Making the most of limited transportation dollars: WYDOT does it right

State Departments of Transportation (DOTs) across the country face tightening budgets, and one DOT recently stepped up to make the most of the funds it has.

The Wyoming Department of Transportation (WYDOT) has positioned itself responsibly for the future. On November 16, the agency announced it will stop approving highway expansion projects and will focus resources toward repair of the state’s existing road system. This announcement comes just months after the publication of Repair Priorities, a report by Smart Growth America and Taxpayers for Common Sense, which made recommendations along these lines.

In an interview with the American Association of State Highway and Transportation Officials, WYDOT Director John Cox said, “We’re beginning to look at our transportation system from a maintenance perspective rather than [as] a highway improvement program.” WYDOT is one of many DOTs across the country struggling to prevent its roads from deteriorating under current fiscal pressures, but one of few state DOTs to make a public commitment to prioritizing its existing roads. WYDOT’s decision to halt costly expansion projects will go a long way in preserving Wyoming’s roads in a state of good repair, will reduce the scale of future road maintenance costs for the state and will hopefully serve as an example to other state DOTs as they continue to make tough decisions about how to allocate funds.

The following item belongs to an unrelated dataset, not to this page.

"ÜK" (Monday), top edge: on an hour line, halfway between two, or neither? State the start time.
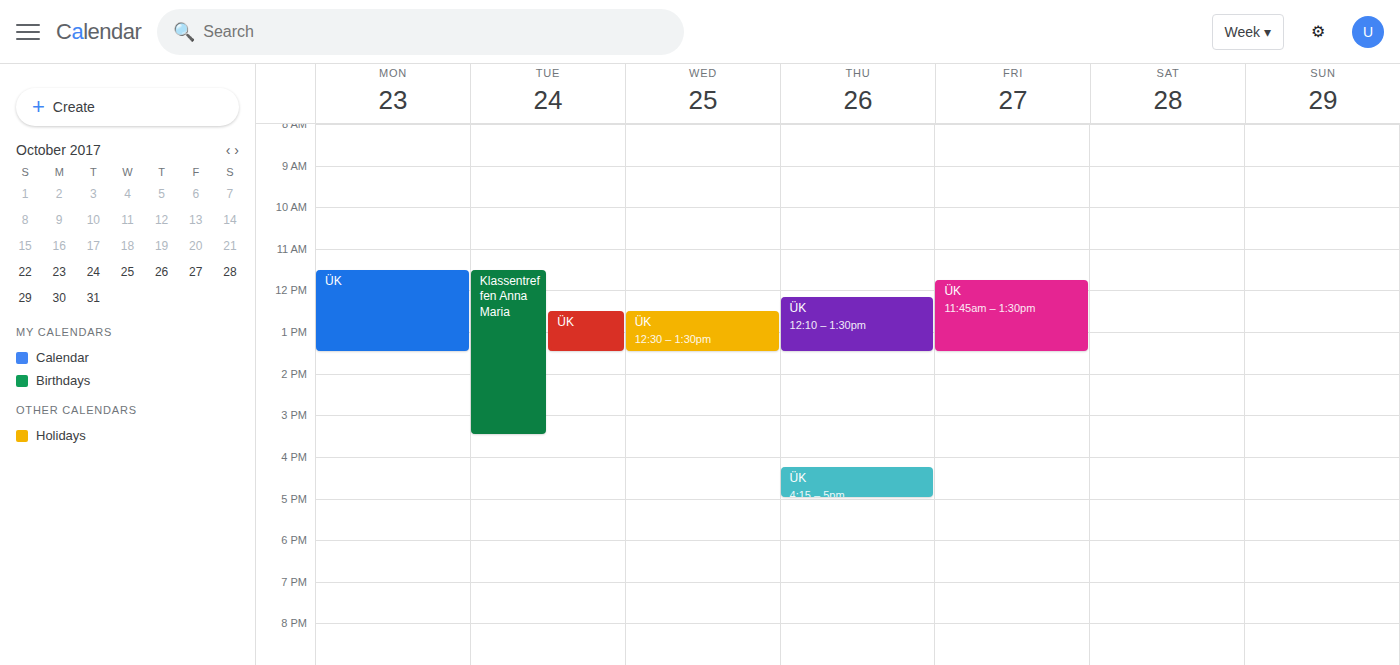
11:30 -- halfway between the 11:00 and 12:00 lines.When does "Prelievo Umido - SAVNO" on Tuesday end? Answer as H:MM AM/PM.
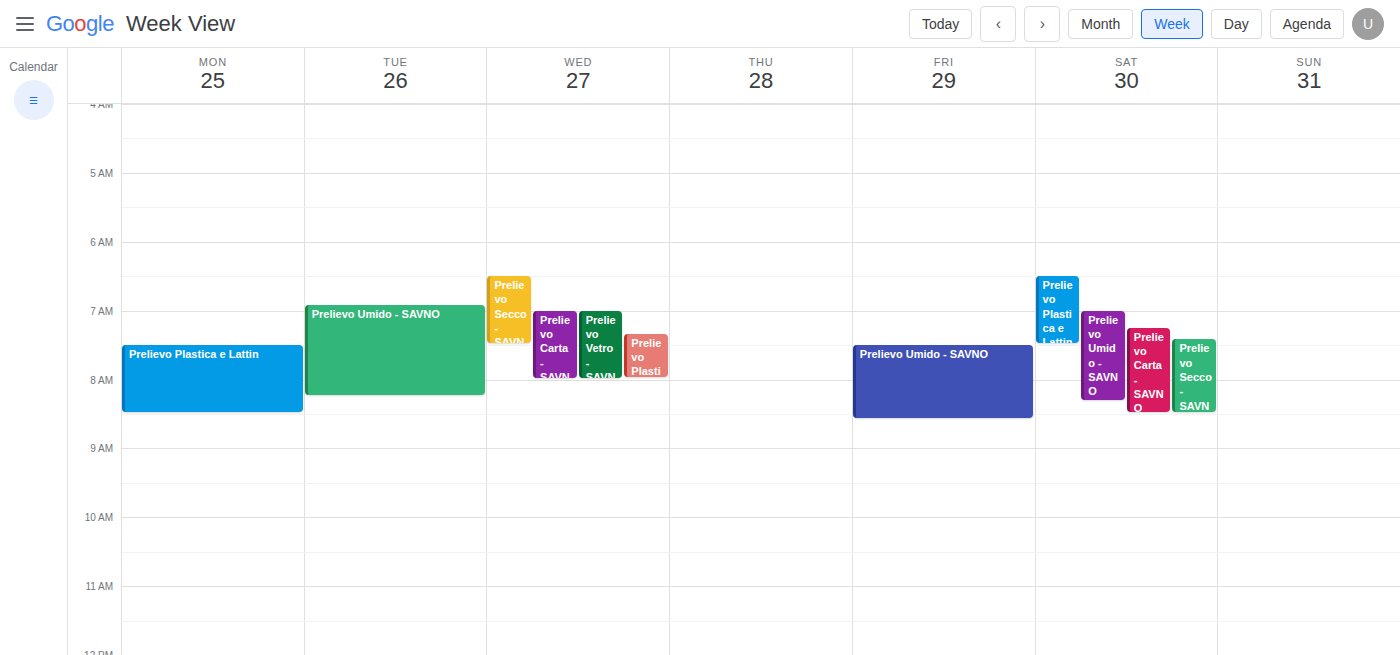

WYDOT’s choice is also a smart economic move for the state. Investing in road repair is a great job creator. Analysis by Smart Growth America found that funds from the American Recovery and Reinvestment Act spent on road repair projects created 16% more jobs per dollar than funds spent on expansion projects. Prioritizing existing roads will also save Wyoming drivers money: smooth, well-maintained roads are gentler on tire suspensions and allow drivers to get better gas mileage. In fact, rough roads can add an average of $355 annually to the cost of owning a car.

While many state DOTs across the country are facing fiscal crises, too many fail to evaluate which investments will actually provide the state and taxpayers with the greatest return. Continuing to fund costly road expansion projects in the face of mounting budgetary pressures doesn’t just ensure that states will have massive maintenance price tags in the future, it also fails to protect the hefty investments states have already made by letting existing roads fall into disrepair.

If more states used the kind of clear-eyed analysis that Wyoming has done, they would almost certainly focus more on fixing existing roads and bridges. With rigorous analysis, some few new projects might be found worthy, but with an awareness of current repair needs and future new costs, there would be far fewer new projects than we see today.

State DOTs will need to be smarter about how to get the greatest economic value out of their investments. Repair Priorities provides examples of smart spending strategies for state DOTs and assesses how effectively other DOTs are using their limited resources.